───── INPUT MATERIAL ─────
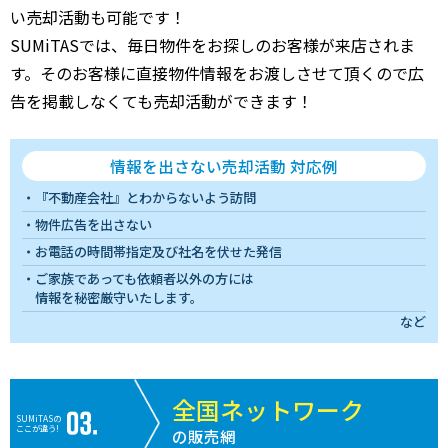
い売却活動も可能です！
SUMiTASでは、毎日物件をお探しのお客様が来店されま
す。そのお客様に直接物件情報をお渡しさせて頂くので広
告を掲載しなくても売却活動ができます！
情報を出さない売却活動 対応例
『不動産会社』とわからないよう訪問
物件広告を出さない
お電話の時間帯指定及び社名を伏せた発信
ご家族であっても依頼者以外の方には
情報を秘密厳守いたします。
など
全国ネットワーク
SUMiTASの
ここが違う!
の販売網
─────
INSTRUCTION: The answer should be an exact restatement of every entry, with the pictures omitted.

ANSWER TO THIS EXERCISE:
い売却活動も可能です！
SUMiTASでは、毎日物件をお探しのお客様が来店されま
す。そのお客様に直接物件情報をお渡しさせて頂くので広
告を掲載しなくても売却活動ができます！
情報を出さない売却活動 対応例
『不動産会社』とわからないよう訪問
物件広告を出さない
お電話の時間帯指定及び社名を伏せた発信
ご家族であっても依頼者以外の方には
情報を秘密厳守いたします。
など
全国ネットワーク
SUMiTASの
ここが違う!
の販売網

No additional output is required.